Going Cashless. As individuals and commerce continue to embrace the cashless culture, Square is in a perfect position to touch both sides of the aisle — this is the company’s mission after all. Technology is making it more and more accessible to go cashless, not to mention the fact that the pandemic accelerated the trend to move away from handing over physical cash to using touch-free payments.
The Primary Risks
Regulation. Behind the scenes, the money movement game has a lot of rules and regulations. To make matters more complex, Square operates in a variety of countries, each with varying levels of laws across jurisdictions. To further add to the complexity, regions such as the EU and the state of California have enacted more and more regulations around data protection with hefty monetary penalties for violations. For example, the General Data Protection Regulation within the EU imposes a penalty of up to €20 million for non-compliance with its data protection requirements. Further expansion on a global scale will come with many regulatory hurdles.
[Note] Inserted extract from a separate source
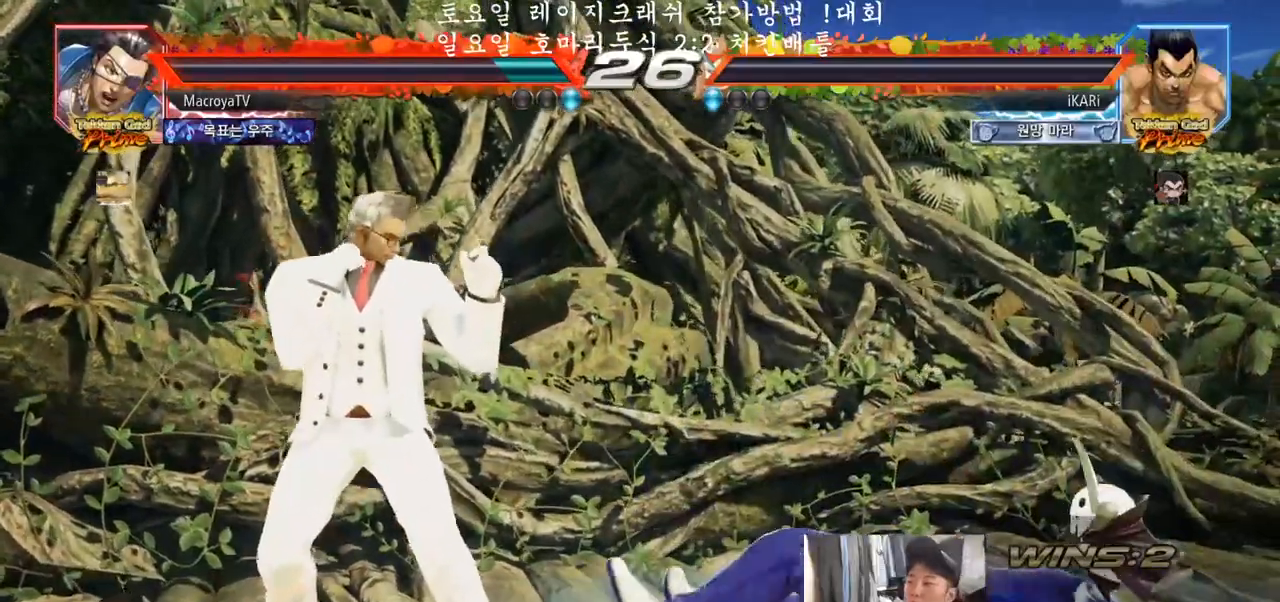
{"buttons": [], "left_stick": "center"}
Bitcoin Volatility. Since Square holds responsibility for delivery of Bitcoin purchases to customers, the company is exposed to price fluctuation risk before delivering to customers. Considering Bitcoin revenue was a very large portion of the most recent fiscal year’s revenue, any major change in cryptocurrency demand or the market price of Bitcoin could have big impact on Square’s revenue.
Reliance on Market Activity. The very high Beta value of 2.4 indicates that any downturn or setback in the market should impact the performance of Square at a greater magnitude compared to its peers. So, expect your dollars to be a lot more volatile when in the form of SQ stock.
The Street’s Opinion
Overall, the Street appears to be optimistic about Square, as evidenced by the price projections. However, analysts seem to be split between Buy and Hold, resulting in the Overweight consensus. Might as well have just labeled it as “Buld.”
Data as of 4/15/2021
Square for Restaurants Launches in Canada to Help Recovering Industry
New Square Data Reveals Cashless Businesses Has More Than Doubled
Be there or Buy Square?
Square Inc. might as well change its name to “Square Mania” at this point to capture its outstanding stock returns and expansion across a diverse ecosystem. Year by year, the company seems to find a way to break into, or at least dip its feet, into new markets and innovate in new ways regarding all things money.
While we’re very impressed with the performance of SQ and really like the direction the company is taking with its products and services, we’re wary of existing price levels relative to earnings along with their speculative tie to Bitcoin at the moment.
As a result, we are staying “cautiously optimistic” in the near term and prefer to see Square’s operations show continual earnings growth to justify current valuations. At this point in time, there’s a possibility of a “showing up late to the party” scenario.
Keep an eye on (1) continued customer growth with Cash App, a business segment that is still young enough where acquiring new customers will be key to future success; (2) Bitcoin’s movements as Square’s revenue growth becomes increasingly tied to the cryptocurrency craze — and it appears CEO Jack Dorsey and management are committed to BTC as the currency of the internet; and (3) cashless transactions across the economy; dollar bills will likely exist a while longer but pay attention to the share of cashless payments over time.